Une adaptation en douceur

Dans tous ces domaines, le rapport français montre que les collectivités ont su s'adapter en douceur aux nouvelles règles, en votant des délibérations créant l'acte de mandatement. Concernant la garde d'enfants, un peu plus du quart des prestations sont concernées puisque 69% des places sont gérées en régie. Le secteur associatif gère 26% de ce parc, bien plus que les entreprises de crèche (4%) ou des entreprises en gestion directe (1%). Le mandat prend ici deux formes : des conventions pluriannuelles (généralement de quatre ans) passées avec la CAF (les établissements sont alors financés par la branche famille de la sécurité sociale), et des marchés publics et délégations de service public. 10 à 15% des communes qui gèrent un établissement d'accueil de jeunes enfants ont recours à la gestion déléguée, selon une étude de la Cnaf de 2013. En matière de santé, le "mandat" s'est concrétisé dans les contrats pluriannuels d'objectifs et de moyens passés avec les agences régionales de santé (ARS). Il en va de même en ce qui concerne la formation. Les régions sélectionnent leurs prestataires par appel à projets et passent avec eux des conventions d'objectifs et de moyens annuelles ou pluriannuelles (en général cinq ans) constituant leur mandat. La compensation pour ce type de Sieg passe par la subvention directe. Avant la réforme de la formation professionnelle, près d'un tiers des régions avaient déjà mis en œuvre un Sieg. La loi du 5 mars 2014 est venue encadrer cette pratique en autorisant les Sieg pour les actions d'insertion et de formation "des jeunes et des adultes rencontrant des difficultés d'apprentissage ou d'insertion". L'habilitation est délivrée pour cinq ans maximum.

Bénéfice raisonnable

Les autorités françaises estiment cependant que la notion de Sieg "gagnerait à prévoir un cadrage méthodologique plus fin concernant tant la distinction à opérer entre activités Sieg/non-Sieg que la définition du caractère non raisonnable du bénéfice, au regard de l'origine des capitaux (nécessité d'un rendement supérieur des fonds privés)". Cette question du bénéfice est en effet sujette à interprétation : le prestataire qui perçoit une compensation peut dégager un léger bénéfice. Pour les entreprises, il s'agit "du taux de rémunération des capitaux compte tenu du risque ou de l'absence de risque lié à l'octroi de droits exclusifs ou spéciaux". Pour les associations, elle est évaluée au regard de leurs fonds propres.
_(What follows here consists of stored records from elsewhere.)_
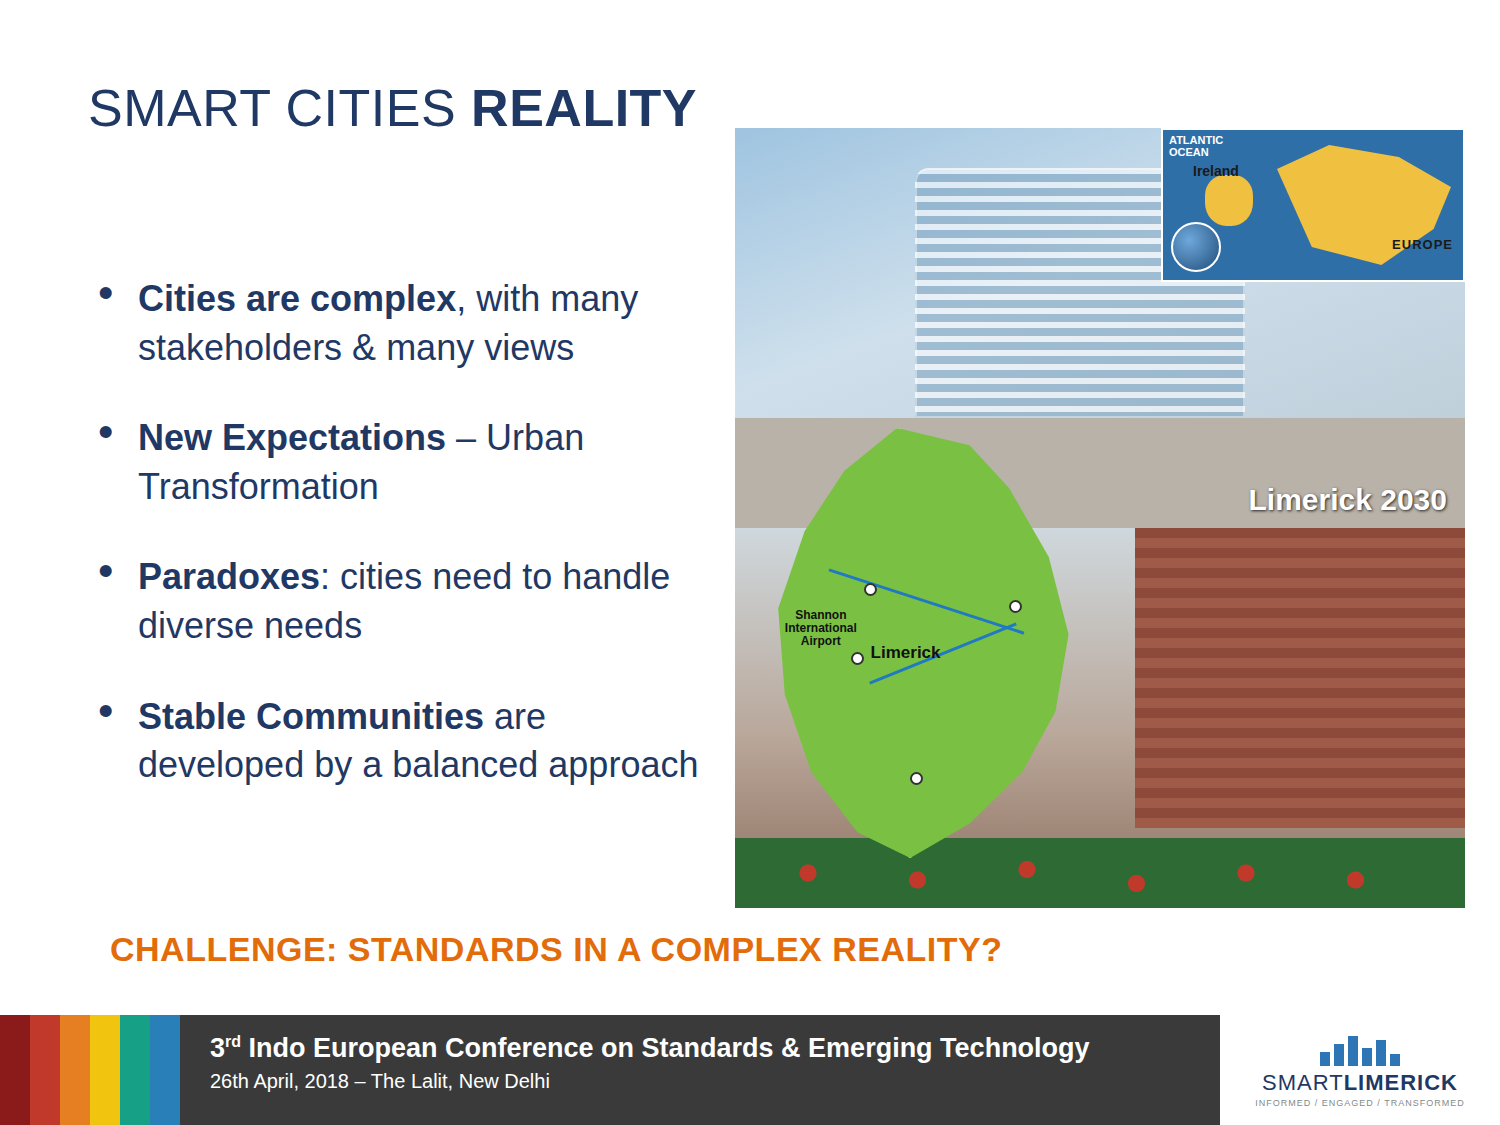SMART CITIES REALITY
Cities are complex, with many stakeholders & many views
New Expectations – Urban Transformation
Paradoxes: cities need to handle diverse needs
Stable Communities are developed by a balanced approach
Limerick
Shannon
International
Airport
ATLANTIC
OCEAN
Ireland
EUROPE
Limerick 2030
CHALLENGE: STANDARDS IN A COMPLEX REALITY?
3rd Indo European Conference on Standards & Emerging Technology
26th April, 2018 – The Lalit, New Delhi
SMARTLIMERICK
INFORMED / ENGAGED / TRANSFORMED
Interrogée par Localtis, la Fédération de la formation professionnelle (FFP) relève un "point de vigilance" sur cette question. Car certains Sieg de formation créés par les régions n'autorisent aucun bénéfice. Ce qui, selon la FFP, peut "créer un risque économique ouvrant la porte à des dérives dans les déclarations des coûts engagés suivies de contrôles de surcompensation intrusifs". "Le modèle économique n'est alors pas viable", souligne-t-elle, rappelant que le bénéfice raisonnable est "tout à fait permis et garantit la pérennité de l'opérateur ainsi que la qualité de sa prestation".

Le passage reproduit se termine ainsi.